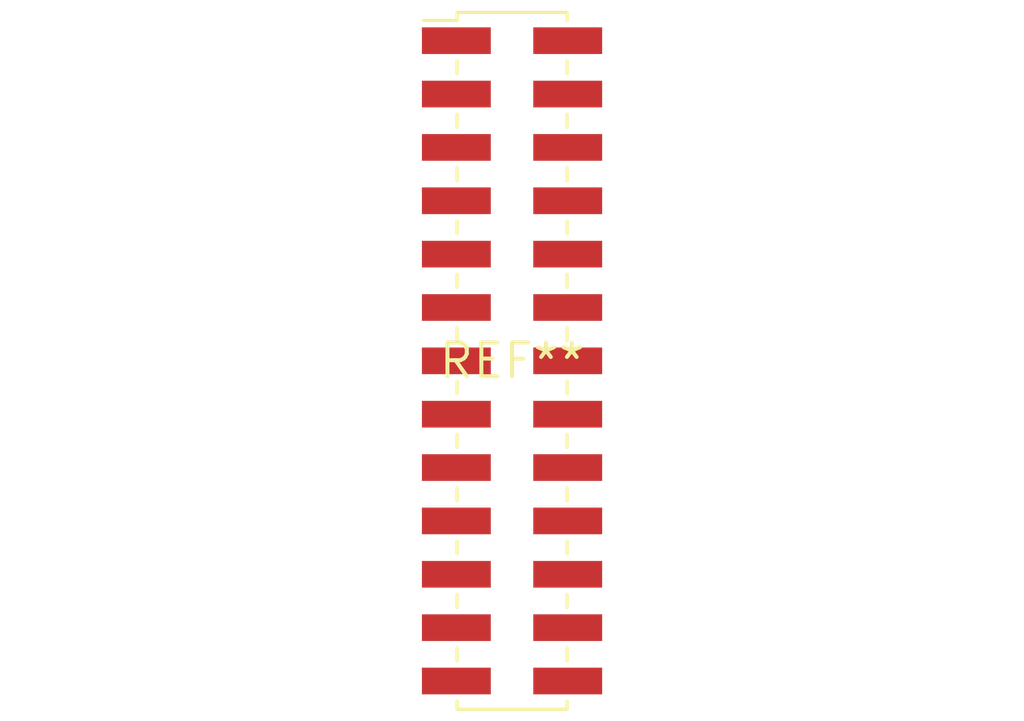
<source format=kicad_pcb>
(kicad_pcb (version 20240108) (generator pcbnew)

  (general
    (thickness 1.6)
  )

  (paper "A4")
  (layers
    (0 "F.Cu" signal)
    (31 "B.Cu" signal)
    (32 "B.Adhes" user "B.Adhesive")
    (33 "F.Adhes" user "F.Adhesive")
    (34 "B.Paste" user)
    (35 "F.Paste" user)
    (36 "B.SilkS" user "B.Silkscreen")
    (37 "F.SilkS" user "F.Silkscreen")
    (38 "B.Mask" user)
    (39 "F.Mask" user)
    (40 "Dwgs.User" user "User.Drawings")
    (41 "Cmts.User" user "User.Comments")
    (42 "Eco1.User" user "User.Eco1")
    (43 "Eco2.User" user "User.Eco2")
    (44 "Edge.Cuts" user)
    (45 "Margin" user)
    (46 "B.CrtYd" user "B.Courtyard")
    (47 "F.CrtYd" user "F.Courtyard")
    (48 "B.Fab" user)
    (49 "F.Fab" user)
    (50 "User.1" user)
    (51 "User.2" user)
    (52 "User.3" user)
    (53 "User.4" user)
    (54 "User.5" user)
    (55 "User.6" user)
    (56 "User.7" user)
    (57 "User.8" user)
    (58 "User.9" user)
  )

  (setup
    (pad_to_mask_clearance 0)
    (pcbplotparams
      (layerselection 0x00010fc_ffffffff)
      (plot_on_all_layers_selection 0x0000000_00000000)
      (disableapertmacros false)
      (usegerberextensions false)
      (usegerberattributes false)
      (usegerberadvancedattributes false)
      (creategerberjobfile false)
      (dashed_line_dash_ratio 12.000000)
      (dashed_line_gap_ratio 3.000000)
      (svgprecision 4)
      (plotframeref false)
      (viasonmask false)
      (mode 1)
      (useauxorigin false)
      (hpglpennumber 1)
      (hpglpenspeed 20)
      (hpglpendiameter 15.000000)
      (dxfpolygonmode false)
      (dxfimperialunits false)
      (dxfusepcbnewfont false)
      (psnegative false)
      (psa4output false)
      (plotreference false)
      (plotvalue false)
      (plotinvisibletext false)
      (sketchpadsonfab false)
      (subtractmaskfromsilk false)
      (outputformat 1)
      (mirror false)
      (drillshape 1)
      (scaleselection 1)
      (outputdirectory "")
    )
  )

  (net 0 "")

  (footprint "PinHeader_2x13_P2.00mm_Vertical_SMD" (layer "F.Cu") (at 0 0))

)

</source>
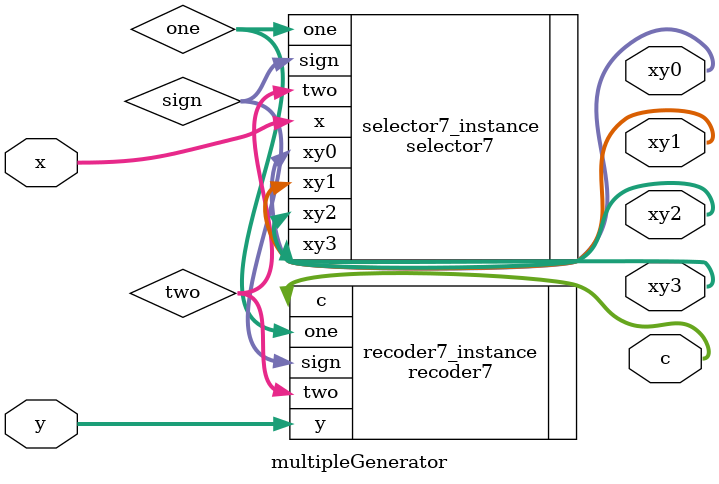
<source format=v>
`include "recoder7.v"
`include "selector7.v"

module multipleGenerator(
    input [6:0] x, y,
    output [3:0] c,
    output [7:0] xy0, xy1, xy2, xy3
);

    wire [3:0] sign, one, two;
    
    recoder7 recoder7_instance(
        .y(y),
        .c(c),
        .sign(sign),
        .one(one),
        .two(two)
    );
    
    selector7 selector7_instance(
        .x(x),
        .sign(sign),
        .one(one),
        .two(two),
        .xy0(xy0),
        .xy1(xy1),
        .xy2(xy2),
        .xy3(xy3)
    );
    
endmodule : multipleGenerator

</source>
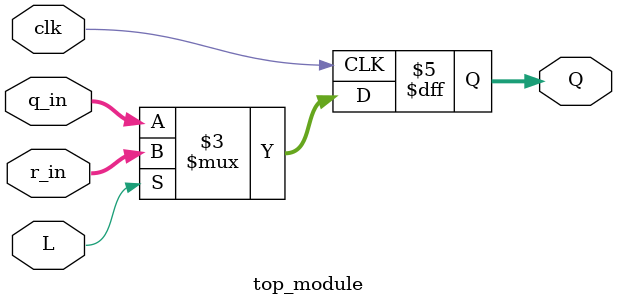
<source format=sv>
module full_module (
    input [2:0] r,
    input L,
    input clk,
    output reg [2:0] q
);

top_module u0(
    .clk(clk),
    .L(L),
    .q_in(q[0]),
    .r_in(r[0]),
    .Q(q[0])
);

top_module u1(
    .clk(clk),
    .L(L),
    .q_in(q[1]),
    .r_in(r[1]),
    .Q(q[1])
);

top_module u2(
    .clk(clk),
    .L(L),
    .q_in({q[1] ^ q[2], q[0], q[2]}),
    .r_in(r[2]),
    .Q(q[2])
);

endmodule
module top_module(
    input clk,
    input L,
    input [2:0] q_in,
    input [2:0] r_in,
    output reg [2:0] Q
);

always @(posedge clk) begin
    if (L)
        Q <= r_in;
    else
        Q <= q_in;
end

endmodule

</source>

■ ■ ■

* **To-do item**
Exclude images and repeat all entries exactly.

* **Answer to this exercise**
<source format=kicad_pcb>
(kicad_pcb (version 20240108) (generator pcbnew)

  (general
    (thickness 1.6)
  )

  (paper "A4")
  (layers
    (0 "F.Cu" signal)
    (31 "B.Cu" signal)
    (32 "B.Adhes" user "B.Adhesive")
    (33 "F.Adhes" user "F.Adhesive")
    (34 "B.Paste" user)
    (35 "F.Paste" user)
    (36 "B.SilkS" user "B.Silkscreen")
    (37 "F.SilkS" user "F.Silkscreen")
    (38 "B.Mask" user)
    (39 "F.Mask" user)
    (40 "Dwgs.User" user "User.Drawings")
    (41 "Cmts.User" user "User.Comments")
    (42 "Eco1.User" user "User.Eco1")
    (43 "Eco2.User" user "User.Eco2")
    (44 "Edge.Cuts" user)
    (45 "Margin" user)
    (46 "B.CrtYd" user "B.Courtyard")
    (47 "F.CrtYd" user "F.Courtyard")
    (48 "B.Fab" user)
    (49 "F.Fab" user)
    (50 "User.1" user)
    (51 "User.2" user)
    (52 "User.3" user)
    (53 "User.4" user)
    (54 "User.5" user)
    (55 "User.6" user)
    (56 "User.7" user)
    (57 "User.8" user)
    (58 "User.9" user)
  )

  (setup
    (pad_to_mask_clearance 0)
    (pcbplotparams
      (layerselection 0x00010fc_ffffffff)
      (plot_on_all_layers_selection 0x0000000_00000000)
      (disableapertmacros false)
      (usegerberextensions false)
      (usegerberattributes false)
      (usegerberadvancedattributes false)
      (creategerberjobfile false)
      (dashed_line_dash_ratio 12.000000)
      (dashed_line_gap_ratio 3.000000)
      (svgprecision 4)
      (plotframeref false)
      (viasonmask false)
      (mode 1)
      (useauxorigin false)
      (hpglpennumber 1)
      (hpglpenspeed 20)
      (hpglpendiameter 15.000000)
      (dxfpolygonmode false)
      (dxfimperialunits false)
      (dxfusepcbnewfont false)
      (psnegative false)
      (psa4output false)
      (plotreference false)
      (plotvalue false)
      (plotinvisibletext false)
      (sketchpadsonfab false)
      (subtractmaskfromsilk false)
      (outputformat 1)
      (mirror false)
      (drillshape 1)
      (scaleselection 1)
      (outputdirectory "")
    )
  )

  (net 0 "")

  (footprint "PinHeader_2x13_P2.00mm_Vertical_SMD" (layer "F.Cu") (at 0 0))

)

</source>
<source format=v>
`include "recoder7.v"
`include "selector7.v"

module multipleGenerator(
    input [6:0] x, y,
    output [3:0] c,
    output [7:0] xy0, xy1, xy2, xy3
);

    wire [3:0] sign, one, two;
    
    recoder7 recoder7_instance(
        .y(y),
        .c(c),
        .sign(sign),
        .one(one),
        .two(two)
    );
    
    selector7 selector7_instance(
        .x(x),
        .sign(sign),
        .one(one),
        .two(two),
        .xy0(xy0),
        .xy1(xy1),
        .xy2(xy2),
        .xy3(xy3)
    );
    
endmodule : multipleGenerator

</source>
<source format=sv>
module full_module (
    input [2:0] r,
    input L,
    input clk,
    output reg [2:0] q
);

top_module u0(
    .clk(clk),
    .L(L),
    .q_in(q[0]),
    .r_in(r[0]),
    .Q(q[0])
);

top_module u1(
    .clk(clk),
    .L(L),
    .q_in(q[1]),
    .r_in(r[1]),
    .Q(q[1])
);

top_module u2(
    .clk(clk),
    .L(L),
    .q_in({q[1] ^ q[2], q[0], q[2]}),
    .r_in(r[2]),
    .Q(q[2])
);

endmodule
module top_module(
    input clk,
    input L,
    input [2:0] q_in,
    input [2:0] r_in,
    output reg [2:0] Q
);

always @(posedge clk) begin
    if (L)
        Q <= r_in;
    else
        Q <= q_in;
end

endmodule

</source>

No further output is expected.